Grasses and Butterflies

 


"Esta oscuridad es pura, limpia, sin imágenes ni visiones, esa oscuridad no tiene final, no tiene fronteras, esa oscuridad es el infinito que cada uno de nosotros lleva dentro de sí. (¡En efecto, quien busque el infinito, que cierre los ojos!)".
— Milan Kundera |La insoportable levedad del ser


Vincent van Gogh

Grasses and Butterflies
c.1889
Oil on canvas, 64.5 x 80.7 cm
National Gallery
(*)Van Gogh painted this patch of meadow when he was a patient at the psychiatric hospital at Saint-Paul de Mausole, near the village of St-Rémy in the south of France. While at the hospital he made a number of sketches and paintings that look down at small areas of meadow or undergrowth.
Although there is no horizon or sky, the path near the top of the picture creates an effect of depth.

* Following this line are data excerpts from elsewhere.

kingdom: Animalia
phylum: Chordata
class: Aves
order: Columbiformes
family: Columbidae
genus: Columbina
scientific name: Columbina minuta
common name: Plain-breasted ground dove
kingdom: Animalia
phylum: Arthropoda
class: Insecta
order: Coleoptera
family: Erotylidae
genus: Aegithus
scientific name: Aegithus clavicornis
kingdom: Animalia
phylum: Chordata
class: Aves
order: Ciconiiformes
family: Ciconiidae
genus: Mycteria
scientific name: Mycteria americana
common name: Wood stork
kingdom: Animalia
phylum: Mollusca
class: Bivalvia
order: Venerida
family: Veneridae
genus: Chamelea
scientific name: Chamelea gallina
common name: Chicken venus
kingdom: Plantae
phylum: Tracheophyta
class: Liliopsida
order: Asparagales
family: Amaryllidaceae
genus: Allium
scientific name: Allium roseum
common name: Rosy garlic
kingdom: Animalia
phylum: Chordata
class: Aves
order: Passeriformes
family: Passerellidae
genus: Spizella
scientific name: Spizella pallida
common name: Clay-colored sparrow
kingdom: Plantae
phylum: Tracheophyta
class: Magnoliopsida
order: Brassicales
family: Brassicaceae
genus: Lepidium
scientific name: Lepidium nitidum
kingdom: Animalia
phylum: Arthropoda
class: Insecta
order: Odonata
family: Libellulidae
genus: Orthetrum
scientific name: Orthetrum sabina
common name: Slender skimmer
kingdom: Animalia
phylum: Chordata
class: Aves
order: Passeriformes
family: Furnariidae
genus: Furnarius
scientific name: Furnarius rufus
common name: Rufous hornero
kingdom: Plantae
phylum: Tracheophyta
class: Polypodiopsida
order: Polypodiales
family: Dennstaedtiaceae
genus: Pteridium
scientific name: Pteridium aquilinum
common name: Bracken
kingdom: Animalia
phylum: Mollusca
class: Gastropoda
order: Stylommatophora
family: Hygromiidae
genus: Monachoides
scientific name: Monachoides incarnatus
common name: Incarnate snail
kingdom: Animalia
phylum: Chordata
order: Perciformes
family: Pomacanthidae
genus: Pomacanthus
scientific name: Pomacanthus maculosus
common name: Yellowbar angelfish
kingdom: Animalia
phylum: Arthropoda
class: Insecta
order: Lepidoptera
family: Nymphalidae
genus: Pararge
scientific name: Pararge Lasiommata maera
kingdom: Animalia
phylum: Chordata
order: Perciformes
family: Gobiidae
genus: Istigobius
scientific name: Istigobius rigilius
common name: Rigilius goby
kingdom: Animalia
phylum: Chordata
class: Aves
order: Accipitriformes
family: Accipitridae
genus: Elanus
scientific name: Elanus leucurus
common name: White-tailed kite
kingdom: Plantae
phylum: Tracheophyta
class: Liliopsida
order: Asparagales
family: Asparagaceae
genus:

In contrast to the boundary formed by the path, the remaining space is open and potentially extends beyond the sides and bottom of the canvas. The grass is painted with distinct brushstrokes of varying length, laid down in clusters like the clumps they describe.
Van Gogh’s interest in depicting nature in detail may have been encouraged by what he had read about Japanese culture, and his belief that ‘the wise Japanese man...studies a single blade of grass’. But there were also important precedents in Renaissance art and in seventeenth-century Dutch painting.